What is expected: Count the lines in the entries below that contain the string "optional", treating uppercase and lowercase letters as distinct, and reply with the number alone.

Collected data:
****************

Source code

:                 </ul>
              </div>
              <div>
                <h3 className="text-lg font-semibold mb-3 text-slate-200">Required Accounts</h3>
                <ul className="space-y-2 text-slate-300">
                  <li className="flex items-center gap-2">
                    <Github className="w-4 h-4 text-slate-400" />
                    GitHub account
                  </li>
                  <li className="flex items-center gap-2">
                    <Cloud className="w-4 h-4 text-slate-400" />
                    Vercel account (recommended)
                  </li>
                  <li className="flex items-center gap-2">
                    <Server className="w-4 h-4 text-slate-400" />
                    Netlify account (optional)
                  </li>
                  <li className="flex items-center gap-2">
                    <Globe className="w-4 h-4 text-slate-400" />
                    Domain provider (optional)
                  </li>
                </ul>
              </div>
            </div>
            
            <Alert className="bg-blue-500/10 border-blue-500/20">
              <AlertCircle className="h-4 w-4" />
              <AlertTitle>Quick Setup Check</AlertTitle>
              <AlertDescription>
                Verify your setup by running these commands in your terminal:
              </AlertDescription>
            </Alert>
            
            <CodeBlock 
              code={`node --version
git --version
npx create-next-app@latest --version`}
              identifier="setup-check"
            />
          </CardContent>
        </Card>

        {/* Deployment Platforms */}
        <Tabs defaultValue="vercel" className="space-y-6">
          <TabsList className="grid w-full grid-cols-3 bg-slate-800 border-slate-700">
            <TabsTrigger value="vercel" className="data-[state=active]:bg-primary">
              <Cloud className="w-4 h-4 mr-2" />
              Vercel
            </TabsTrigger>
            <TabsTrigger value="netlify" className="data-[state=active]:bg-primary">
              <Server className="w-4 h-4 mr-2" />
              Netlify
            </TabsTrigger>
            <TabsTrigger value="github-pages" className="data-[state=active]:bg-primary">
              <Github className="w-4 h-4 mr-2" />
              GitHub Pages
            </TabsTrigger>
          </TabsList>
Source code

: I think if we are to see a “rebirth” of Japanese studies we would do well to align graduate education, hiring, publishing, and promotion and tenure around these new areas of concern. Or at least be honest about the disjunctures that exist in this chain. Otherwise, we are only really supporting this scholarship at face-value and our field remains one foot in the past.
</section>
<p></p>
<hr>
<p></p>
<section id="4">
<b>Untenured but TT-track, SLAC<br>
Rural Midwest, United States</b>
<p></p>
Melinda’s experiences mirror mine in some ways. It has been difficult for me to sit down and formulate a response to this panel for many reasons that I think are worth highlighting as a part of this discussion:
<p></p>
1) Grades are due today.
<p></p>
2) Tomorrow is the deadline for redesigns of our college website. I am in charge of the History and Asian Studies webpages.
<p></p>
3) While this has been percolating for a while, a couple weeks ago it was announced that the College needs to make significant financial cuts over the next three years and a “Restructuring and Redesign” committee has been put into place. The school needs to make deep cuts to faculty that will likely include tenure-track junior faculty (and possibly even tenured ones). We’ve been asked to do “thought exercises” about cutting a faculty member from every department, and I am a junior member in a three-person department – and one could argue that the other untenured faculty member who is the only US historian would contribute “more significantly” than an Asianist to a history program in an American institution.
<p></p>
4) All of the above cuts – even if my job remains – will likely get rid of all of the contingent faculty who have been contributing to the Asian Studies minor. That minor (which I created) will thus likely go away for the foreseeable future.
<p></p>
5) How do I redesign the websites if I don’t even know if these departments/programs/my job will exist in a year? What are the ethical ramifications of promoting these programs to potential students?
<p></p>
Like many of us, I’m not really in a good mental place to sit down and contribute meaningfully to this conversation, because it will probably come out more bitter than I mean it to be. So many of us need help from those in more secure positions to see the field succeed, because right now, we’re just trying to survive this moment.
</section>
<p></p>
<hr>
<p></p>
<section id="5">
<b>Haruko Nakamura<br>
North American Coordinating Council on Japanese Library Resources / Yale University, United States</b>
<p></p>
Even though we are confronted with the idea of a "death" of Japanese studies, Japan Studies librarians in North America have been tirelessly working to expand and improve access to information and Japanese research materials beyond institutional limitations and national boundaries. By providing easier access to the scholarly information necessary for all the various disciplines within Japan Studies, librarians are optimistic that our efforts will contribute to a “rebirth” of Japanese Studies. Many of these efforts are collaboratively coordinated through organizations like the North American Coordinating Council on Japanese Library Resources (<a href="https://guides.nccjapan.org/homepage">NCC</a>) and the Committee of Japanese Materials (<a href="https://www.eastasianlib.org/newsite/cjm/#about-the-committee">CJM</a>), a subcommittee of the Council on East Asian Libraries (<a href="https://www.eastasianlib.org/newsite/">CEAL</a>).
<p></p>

****************

Solution to the exercise: 2